Shares of Arris, the Suwanee, Ga. video-electronics maker that employs 800 at the former General Instruments/Motorola Home plant in Horsham, Pa., have risen to a 13-year high of nearly $29 a share in recent days since two of its largest customers, Comcast Corp. and Time Warner Cable, announced plans to merge.
Past cable company mergers have led to "order delays and integration disruptions," followed by a rush of higher spending on set-top boxes and other equipment after deals are settled, noted Denver-based cable analyst Brian Coyne, in a note to clients of Dallas-based National Alliance Capital Management last week.

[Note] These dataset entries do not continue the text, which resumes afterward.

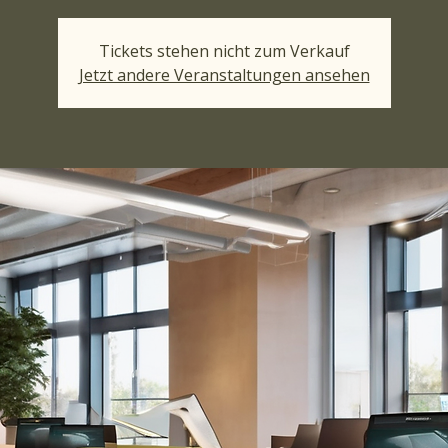
Tickets stehen nicht zum Verkauf
Jetzt andere Veranstaltungen ansehen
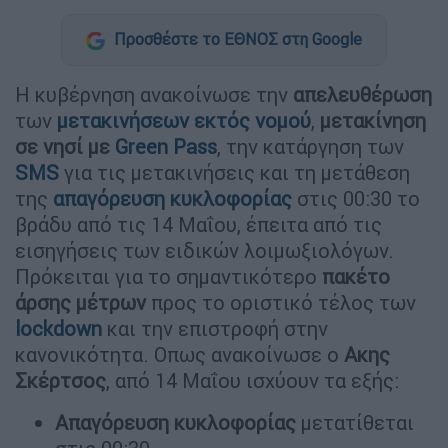
Προσθέστε το ΕΘΝΟΣ στη Google
Η κυβέρνηση ανακοίνωσε την
απελευθέρωση
των
μετακινήσεων εκτός νομού
,
μετακίνηση
σε νησί με
Green Pass
, την κατάργηση των
SMS
για τις μετακινήσεις και τη μετάθεση
της
απαγόρευση κυκλοφορίας
στις 00:30 το
βράδυ από τις 14 Μαΐου, έπειτα από τις
εισηγήσεις των ειδικών λοιμωξιολόγων.
Πρόκειται για το σημαντικότερο
πακέτο
άρσης μέτρων
προς το οριστικό τέλος των
lockdown
και την επιστροφή στην
κανονικότητα. Οπως ανακοίνωσε ο
Ακης
Σκέρτσος
, από 14 Μαΐου ισχύουν τα εξής:
Απαγόρευση κυκλοφορίας
μετατίθεται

But Coyne added that, in this case, much of the order slowdown may have already taken place, as Comcast and rival Charter negotiated with Time Warner over possible combinations over the past few months.
Once the deal wins government and shareholder approval, Comcast and Time Warner will both need 'to aggressively develop new video and data platforms," and Arris is "arguably the most important technology partner for both operators," Coyne added.
Along with set-top cable boxes, Arris makes equipment that enables cable operators including Comcast and Time Warner to put their video transmission through an Internet Protocol (IP)-based network, as Raymond James & Co. analyst Simon Leopold told analysts in a report last week. Comcast expects to shave as much as $400 million off the combined companies' capital equipment spending each year after the merger, but as Leopold noted that's a small fraction of their combined $10 billion capex budget.